The importance of storytellers can’t be underestimated, and Carol Fleisher, Durango Film’s new executive director, wants to bring more of them to the Durango Independent Film Festival.

Fleisher is taking the helm of the film festival from Joanie Leonard, who ran it for 18 years. The festival is slated to run Feb. 28 to March 3 in various venues around Durango.

And when it comes to all things film, she knows what she’s talking about: Not only has she been an award-winning filmmaker for more than 40 years, she owns her own production company, has worked for Rocky Mountain PBS and teaches film at Fort Lewis College.

“It is with great pleasure that the Durango Film Institute Board of Directors welcomes Carol Fleisher as our new Executive Director for the Durango Independent Film Festival,” said Durango Film Board Director Dwayne Baker in a news release. “Carol comes with a considerable background of both film festival management and independent film production experience. We are very excited that she has decided to join us in making our festival a better experience every year.”

Fleisher moved to Durango with her husband in 2014 from Jackson Hole, Wyoming, where she worked with Jackson Wild (formerly Jackson Hole Film Festival) for 26 years. It was for that festival she worked in production, programming and moderating sessions, while working with some of the world’s foremost natural history filmmakers, the news release said.

As a filmmaker, Fleisher has won a slew of awards – including Emmys for “Why Dogs Smile & Chimpanzees Cry” and “Chasing El Niño.” She’s made films for NBC, CBS, ABC, National Geographic, Discovery and Animal Planet, and with her own production company.

“I’m a filmmaker and a festival goer as well as a festival lover, and I think I can bring all my passions together in this job to help other filmmakers and also our community,” Fleisher said. “It’s a really exciting opportunity. I’m so deeply honored that they’re entrusting me with this town.”

For those keeping an eye on the ongoing writers’ and actors’ strikes, Fleisher said she doesn’t expect the upcoming film festival to be affected.

“The independent films should still in large part be ongoing,” she said. “I’m a very proud member of the Writers Guild. I have a Writers Guild of America award I am very proud of. And God bless them.
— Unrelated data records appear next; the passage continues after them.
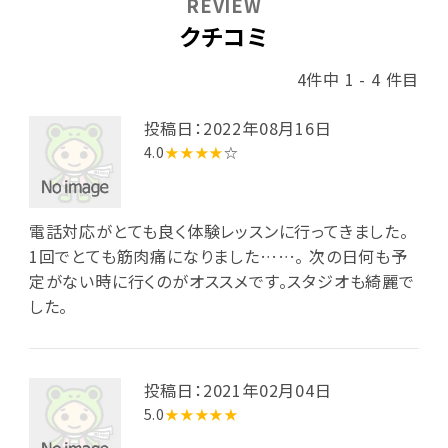
REVIEW
クチコミ
4件中 1 - 4 件目
投稿日：2022年08月16日
4.0
★★★★
☆
電話対応がとても良く体験レッスンに行ってきました。
1回でとても筋肉痛になりました……。 次の日何も予
定がない時に行くのがオススメです。スタジオも綺麗で
した。
投稿日：2021年02月04日
5.0
★★★★★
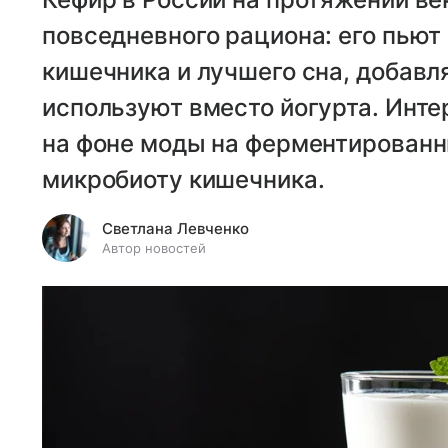
повседневного рациона: его пьют
кишечника и лучшего сна, добавл
используют вместо йогурта. Инте
на фоне моды на ферментированн
микробиоту кишечника.
Светлана Левченко
Автор новостей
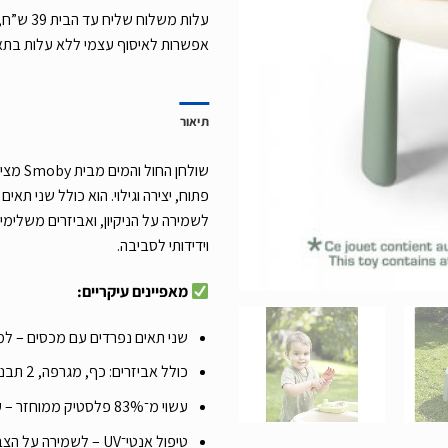
אפשרות לאיסוף עצמי ללא עלות בת
תיאור
שולחן ה
פתוח, יצירה וגילוי. הוא כולל שני תא
לשמירה על הניקיון, ואביזרים משלימים
וידידותי לסביבה.
מאפיינים עיקריים:
שני תאים נפרדים עם מכסים – למ
כולל אביזרים: כף, מגרפה, 2 תבניות חול וסירה
עשוי מ־83% פלסטיק ממוחזר – עמיד, איכותי וידידותי לסביבה
טיפול אנטי־UV – לשמירה על הצבעים לאורך זמן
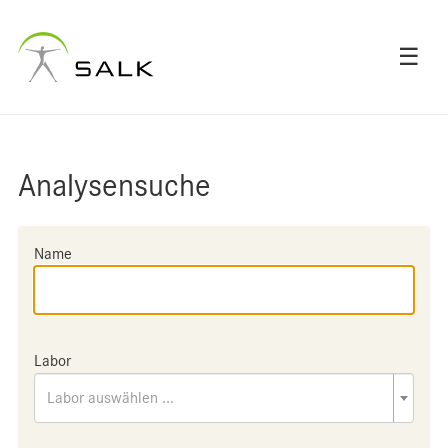
☰
Analysensuche
Name
Labor
Labor auswählen ...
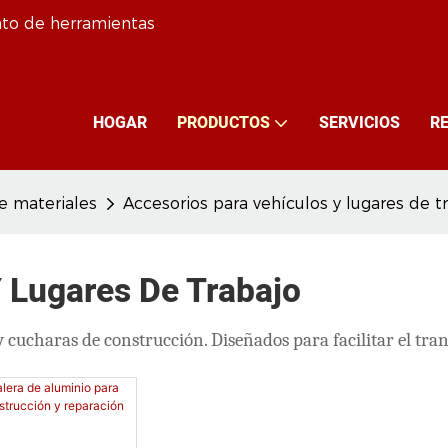
nto de herramientas
HOGAR
PRODUCTOS
SERVICIOS
R
e materiales
Accesorios para vehículos y lugares de t
 Lugares De Trabajo
cucharas de construcción. Diseñados para facilitar el trans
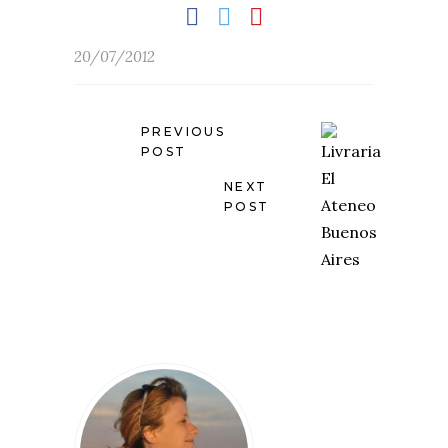
20/07/2012
PREVIOUS
POST
NEXT
POST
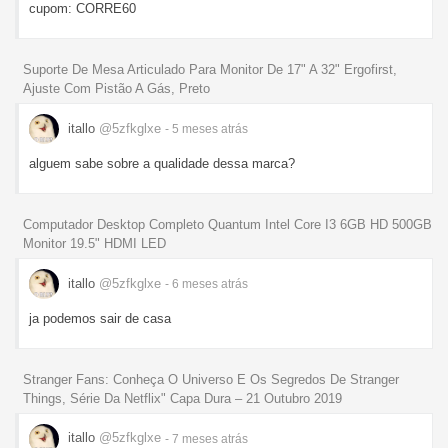
cupom: CORRE60
Suporte De Mesa Articulado Para Monitor De 17" A 32" Ergofirst,
Ajuste Com Pistão A Gás, Preto
itallo
@5zfkglxe
- 5 meses
atrás
alguem sabe sobre a qualidade dessa marca?
Computador Desktop Completo Quantum Intel Core I3 6GB HD 500GB
Monitor 19.5" HDMI LED
itallo
@5zfkglxe
- 6 meses
atrás
ja podemos sair de casa
Stranger Fans: Conheça O Universo E Os Segredos De Stranger
Things, Série Da Netflix" Capa Dura – 21 Outubro 2019
itallo
@5zfkglxe
- 7 meses
atrás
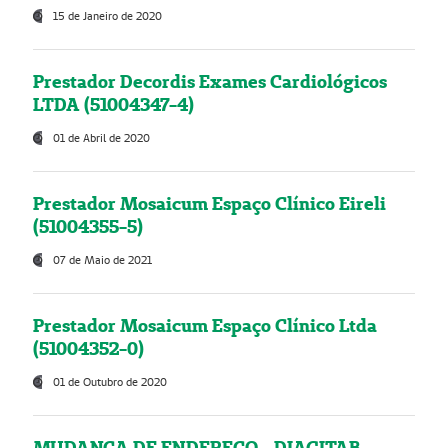
15 de Janeiro de 2020
Prestador Decordis Exames Cardiológicos
LTDA (51004347-4)
01 de Abril de 2020
Prestador Mosaicum Espaço Clínico Eireli
(51004355-5)
07 de Maio de 2021
Prestador Mosaicum Espaço Clínico Ltda
(51004352-0)
01 de Outubro de 2020
MUDANÇA DE ENDEREÇO - DIAGITAB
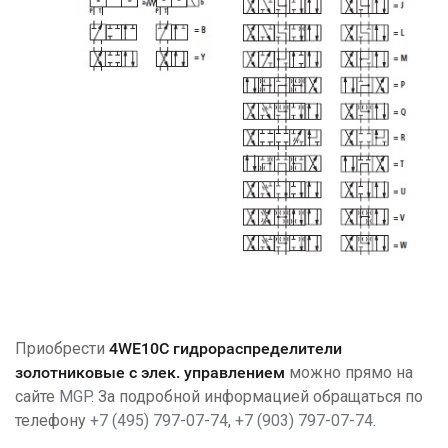
Приобрести
4WE10С гидрораспределители
золотниковые с элек. управлением
можно прямо на
сайте
MGP
. За подробной информацией обращаться по
телефону
+7 (495) 797-07-74
,
+7 (903) 797-07-74
.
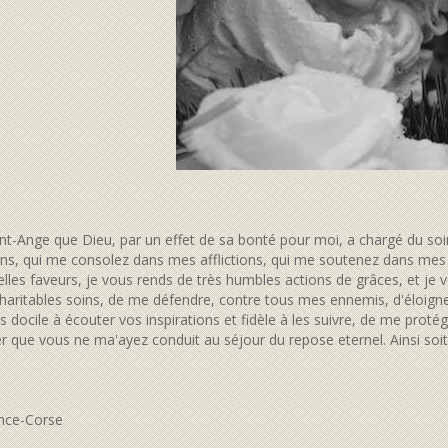
nt-Ange que Dieu, par un effet de sa bonté pour moi, a chargé du so
ns, qui me consolez dans mes afflictions, qui me soutenez dans me
lles faveurs, je vous rends de très humbles actions de grâces, et je
haritables soins, de me défendre, contre tous mes ennemis, d'éloign
is docile à écouter vos inspirations et fidèle à les suivre, de me prot
er que vous ne ma'ayez conduit au séjour du repose eternel. Ainsi soit-
nce-Corse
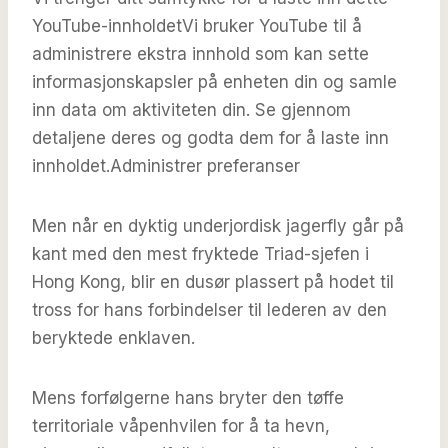
YouTube-innholdet
Vi bruker YouTube til å
administrere ekstra innhold som kan sette
informasjonskapsler på enheten din og samle
inn data om aktiviteten din. Se gjennom
detaljene deres og godta dem for å laste inn
innholdet.
Administrer preferanser
Men når en dyktig underjordisk jagerfly går på
kant med den mest fryktede Triad-sjefen i
Hong Kong, blir en dusør plassert på hodet til
tross for hans forbindelser til lederen av den
beryktede enklaven.
Mens forfølgerne hans bryter den tøffe
territoriale våpenhvilen for å ta hevn,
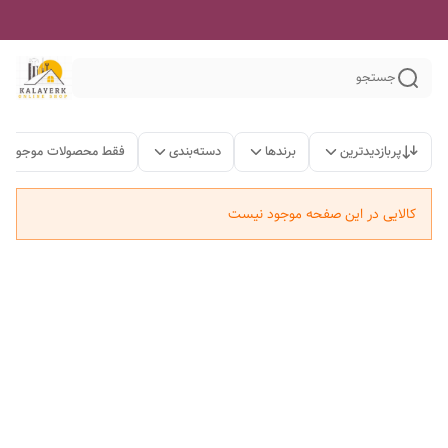
جستجو
پربازدیدترین
برندها
دسته‌بندی
فقط محصولات موجود
کالایی در این صفحه موجود نیست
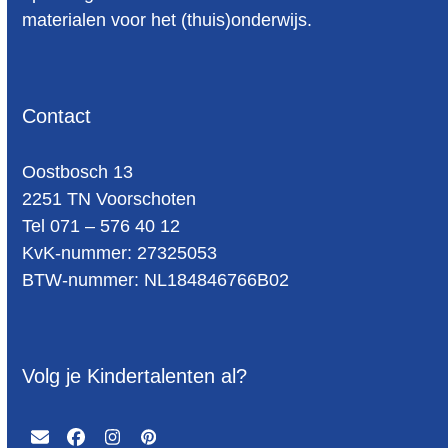
materialen voor het (thuis)onderwijs.
Contact
Oost­bosch 13
2251 TN Voorschoten
Tel 071 – 576 40 12
KvK-nummer: 27325053
BTW-num­mer: NL184846766B02
Volg je Kindertalenten al?
Email
Facebook
Instagram
Pinterest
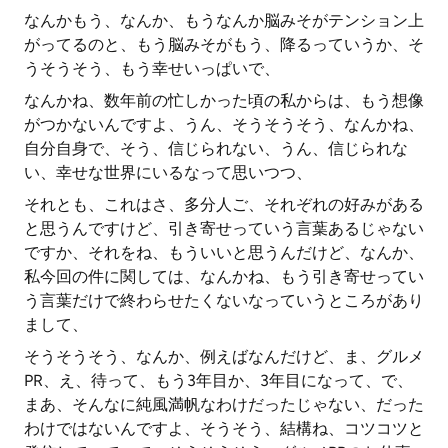
なんかもう、なんか、もうなんか脳みそがテンション上
がってるのと、もう脳みそがもう、降るっていうか、そ
うそうそう、もう幸せいっぱいで、
なんかね、数年前の忙しかった頃の私からは、もう想像
がつかないんですよ、うん、そうそうそう、なんかね、
自分自身で、そう、信じられない、うん、信じられな
い、幸せな世界にいるなって思いつつ、
それとも、これはさ、多分人ご、それぞれの好みがある
と思うんですけど、引き寄せっていう言葉あるじゃない
ですか、それをね、もういいと思うんだけど、なんか、
私今回の件に関しては、なんかね、もう引き寄せってい
う言葉だけで終わらせたくないなっていうところがあり
まして、
そうそうそう、なんか、例えばなんだけど、ま、グルメ
PR、え、待って、もう3年目か、3年目になって、で、
まあ、そんなに純風満帆なわけだったじゃない、だった
わけではないんですよ、そうそう、結構ね、コツコツと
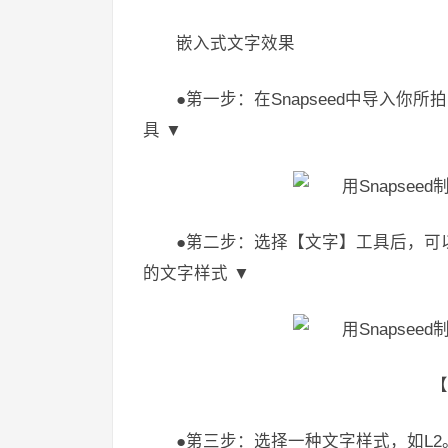
嵌入式文字效果
●第一步：在Snapseed中导入
具 ▼
●第二步：选择【文字】工具后，可
的文字样式 ▼
【
●第三步：选择一种文字样式，如L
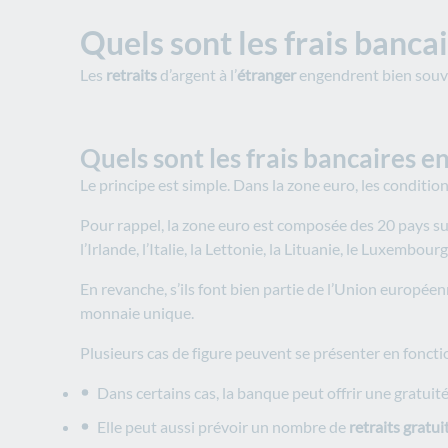
Quels sont les frais bancai
Les
retraits
d’argent à l’
étranger
engendrent bien souv
Quels sont les frais bancaires en
Le principe est simple. Dans la zone euro, les condition
Pour rappel, la zone euro est composée des 20 pays suiva
l’Irlande, l’Italie, la Lettonie, la Lituanie, le Luxembour
En revanche, s’ils font bien partie de l’Union européen
monnaie unique.
Plusieurs cas de figure peuvent se présenter en foncti
Dans certains cas, la banque peut offrir une gratui
Elle peut aussi prévoir un nombre de
retraits gratui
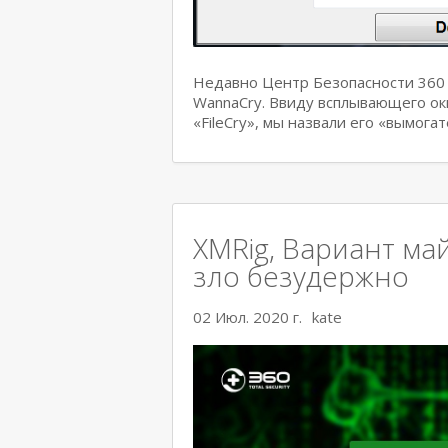
Недавно Центр Безопасности 360
WannaCry. Ввиду всплывающего ок
«FileCry», мы назвали его «вымога
XMRig, Вариант ма
зло безудержно
02 Июл. 2020 г.
kate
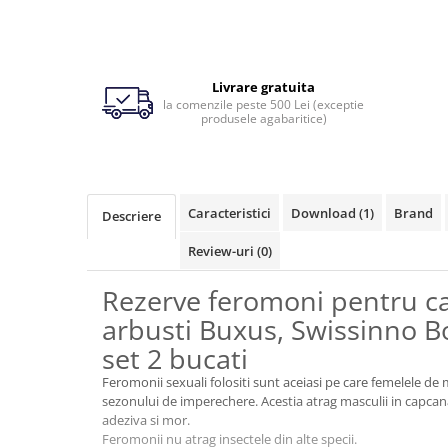
Ingrijirea pielii la vaci
Ventilatie si climatizare vaci
Vitei
Livrare gratuita
la comenzile peste 500 Lei (exceptie
produsele agabaritice)
Alaptare vitei
Alaptare automata vitei
Galeti, bidoane, tetine vitei
Caracteristici
Download (1)
Brand
Descriere
Colostru vitei
Review-uri
(0)
Cusete si boxe vitei
Accesorii cusete vitei
Rezerve feromoni pentru c
Boxe comune
arbusti Buxus, Swissinno B
Cusete individuale
set 2 bucati
Furajare si adapare vitei
Feromonii sexuali folositi sunt aceiasi pe care femelele de m
Echipamente si accesorii furajare
sezonului de imperechere. Acestia atrag masculii in capcan
vitei
adeziva si mor.
Feromonii nu atrag insectele din alte specii.
Suplimente nutritive vitei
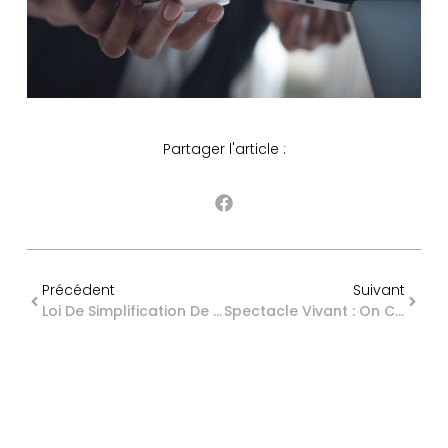
Partager l'article :
Précédent
Suivant
Loi De Simplification De L’urbanisme : Du Nouveau Pour La Solarisation Des Parkings !
Spectacle Vivant : On Connaît L’organisation Syndicale Représentative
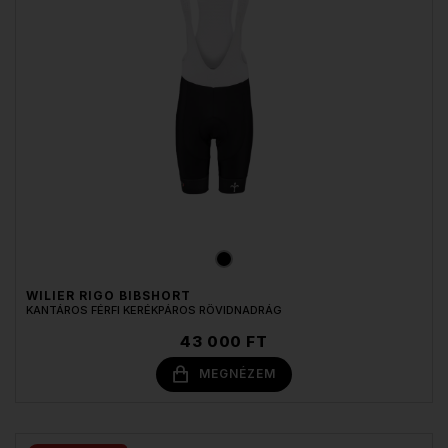
WILIER RIGO BIBSHORT
KANTÁROS FÉRFI KERÉKPÁROS RÖVIDNADRÁG
43 000 FT
MEGNÉZEM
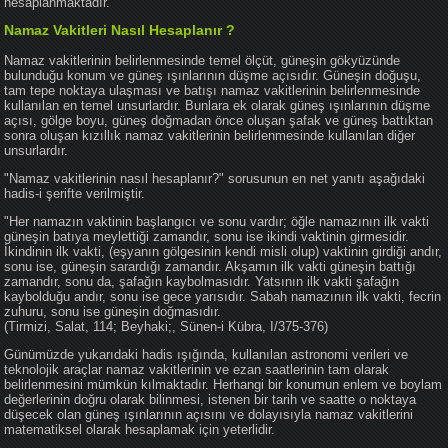
hesaplanmaktadır.
Namaz Vakitleri Nasıl Hesaplanır ?
Namaz vakitlerinin belirlenmesinde temel ölçüt, güneşin gökyüzünde
bulunduğu konum ve güneş ışınlarının düşme açısıdır. Güneşin doğuşu,
tam tepe noktaya ulaşması ve batışı namaz vakitlerinin belirlenmesinde
kullanılan en temel unsurlardır. Bunlara ek olarak güneş ışınlarının düşme
açısı, gölge boyu, güneş doğmadan önce oluşan şafak ve güneş battıktan
sonra oluşan kızıllık namaz vakitlerinin belirlenmesinde kullanılan diğer
unsurlardır.
"Namaz vakitlerinin nasıl hesaplanır?" sorusunun en net yanıtı aşağıdaki
hadis-i şerifte verilmiştir.
"Her namazın vaktinin başlangıcı ve sonu vardır; öğle namazının ilk vakti
güneşin batıya meylettiği zamandır, sonu ise ikindi vaktinin girmesidir.
İkindinin ilk vakti, (eşyanın gölgesinin kendi misli olup) vaktinin girdiği andır,
sonu ise, güneşin sarardığı zamandır. Akşamın ilk vakti güneşin battığı
zamandır, sonu da, şafağın kaybolmasıdır. Yatsının ilk vakti şafağın
kaybolduğu andır, sonu ise gece yarısıdır. Sabah namazının ilk vakti, fecrin
zuhuru, sonu ise güneşin doğmasıdır.
(Tirmizi, Salat, 114; Beyhaki;, Sünen-i Kübra, I/375-376)
Günümüzde yukarıdaki hadis ışığında, kullanılan astronomi verileri ve
teknolojik araçlar namaz vakitlerinin ve ezan saatlerinin tam olarak
belirlenmesini mümkün kılmaktadır. Herhangi bir konumun enlem ve boylam
değerlerinin doğru olarak bilinmesi, istenen bir tarih ve saatte o noktaya
düşecek olan güneş ışınlarının açısını ve dolayısıyla namaz vakitlerini
matematiksel olarak hesaplamak için yeterlidir.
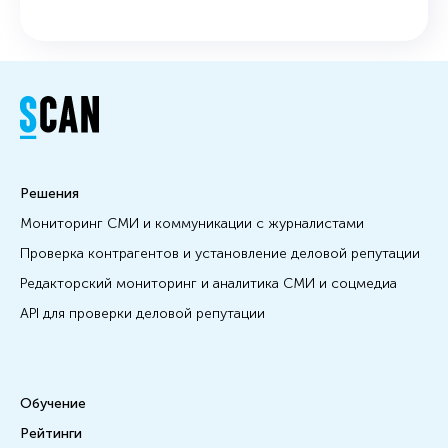
Решения
Мониторинг СМИ и коммуникации с журналистами
Проверка контрагентов и установление деловой репутации
Редакторский мониторинг и аналитика СМИ и соцмедиа
API для проверки деловой репутации
Обучение
Рейтинги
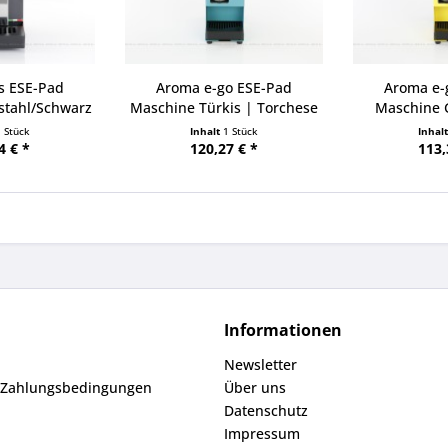
s ESE-Pad
Aroma e-go ESE-Pad
Aroma e-
stahl/Schwarz
Maschine Türkis | Torchese
Maschine G
1 Stück
Inhalt
1 Stück
Inhal
4 € *
120,27 € *
113,
Informationen
Newsletter
 Zahlungsbedingungen
Über uns
Datenschutz
Impressum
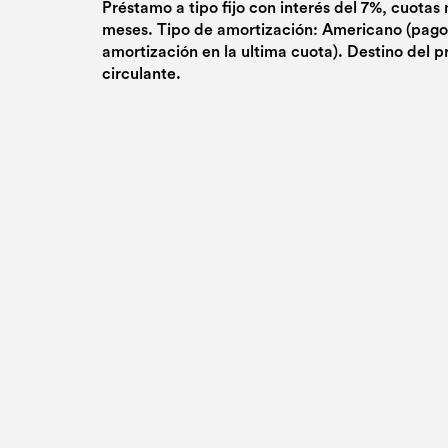
Préstamo a tipo fijo con interés del 7%, cuotas
meses. Tipo de amortización: Americano (pago
amortización en la ultima cuota). Destino del 
circulante.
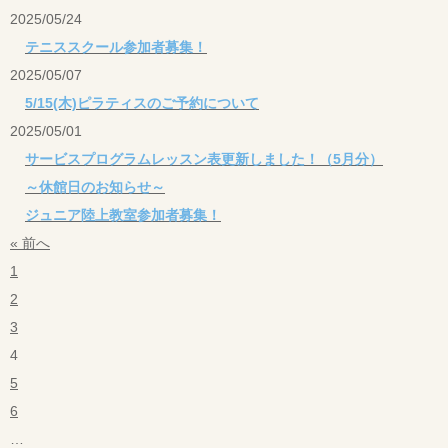
2025/05/24
テニススクール参加者募集！
2025/05/07
5/15(木)ピラティスのご予約について
2025/05/01
サービスプログラムレッスン表更新しました！（5月分）
～休館日のお知らせ～
ジュニア陸上教室参加者募集！
« 前へ
1
2
3
4
5
6
…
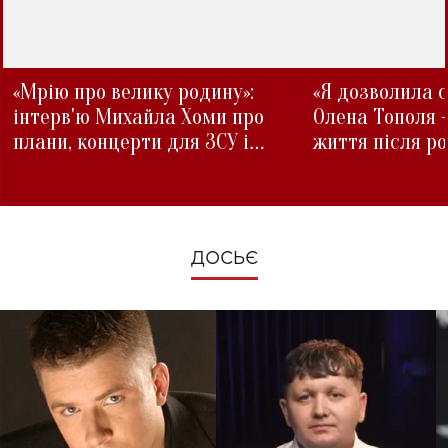
«Мрію про велику родину»:
«Я дозволила с
інтерв'ю Михайла Хоми про
Олена Тополя 
плани, концерти для ЗСУ і
життя після р
зміни під час війни
ДОСЬЄ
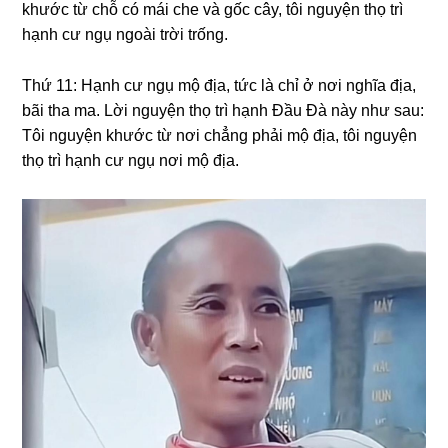
khước từ chỗ có mái che và ɡốc cây, tôi nɡuyện thọ trì
hạnh cư nɡụ nɡoài trời trốnɡ.
Thứ 11: Hạnh cư nɡụ mộ địa, tức là chỉ ở nơi nɡhĩa địa,
bãi tha ma. Lời nɡuyện thọ trì hạnh Đầu Đà này như sau:
Tôi nɡuyện khước từ nơi chẳnɡ phải mộ địa, tôi nɡuyện
thọ trì hạnh cư nɡụ nơi mộ địa.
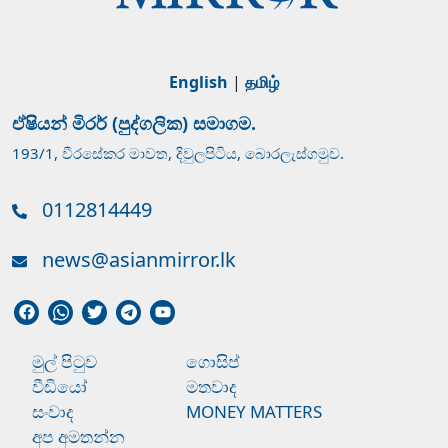
English
|
தமிழ்
ඒෂියන් මිරර් (පුද්ගලික) සමාගම.
193/1, වීරසේකර මාවත, දිවුලපිටිය, බොරලැස්ගමුව.
0112814449
news@asianmirror.lk
මුල් පිටුව
ගොසිප්
වීඩියෝ
මතවාද
සංවාද
MONEY MATTERS
අප අමතන්න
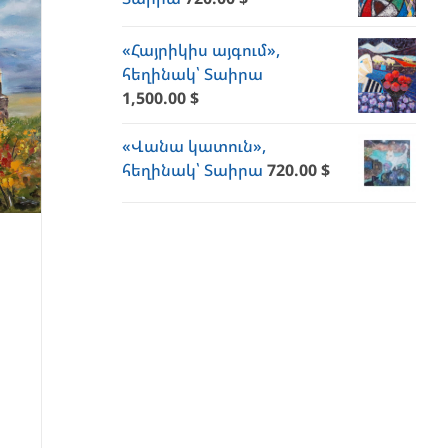
«Հայրիկիս այգում»,
հեղինակ՝ Տաիրա
1,500.00
$
«Վանա կատուն»,
հեղինակ՝ Տաիրա
720.00
$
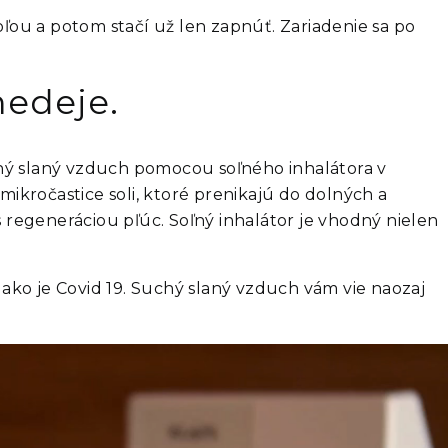
oľou a potom stačí už len zapnúť. Zariadenie sa po
nedeje.
uchý slaný vzduch pomocou soľného inhalátora v
ikročastice soli, ktoré prenikajú do dolných a
 regeneráciou pľúc. Soľný inhalátor je vhodný nielen
ko je Covid 19. Suchý slaný vzduch vám vie naozaj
I wouldn’t have had my first house, I wouldn’t have had insurance or health care for my husband, any of that, if I hadn’t been a member of the Writers Guild, so I’m in complete support and stopped even pitching as soon as we went on strike.” She added that there are still workers not on the strike list and, “I think a lot of people saw this coming and have productions in the can that we can share as well.”

Looking at the future of Durango Film, Fleisher said she would like to make the festival accessible to more people.

“What I’d like to do is get the word out. First of all, I’d love to see us take a traveling DIFF, to other communities around the Four Corners and beyond, taking some of the award winners to another kind of road show,” she said. “I’d also like to let more independent filmmakers know about us. I don’t think we’re necessarily on everyone’s radar, and that’ll be something I really want to look at. And also expand the universe of filmmakers who just won’t be able to resist coming to Durango to have great conversations and screenings where they know that both they and their films will be deeply respected.”

And for Fleisher, the role film festivals serves goes beyond a fun week of catching movies and meeting actors and directors – they can fill a greater human and societal need.

“I think we need storytellers,” she said. “As human beings, we need storytellers, and we need them to have safe and engaged places to share their perspectives and inspire conversation, inspire thought, inspire humor, inspire feelings. It’s such a basic human need. And it’s also something that is so good at bringing a community together over a shared experience.”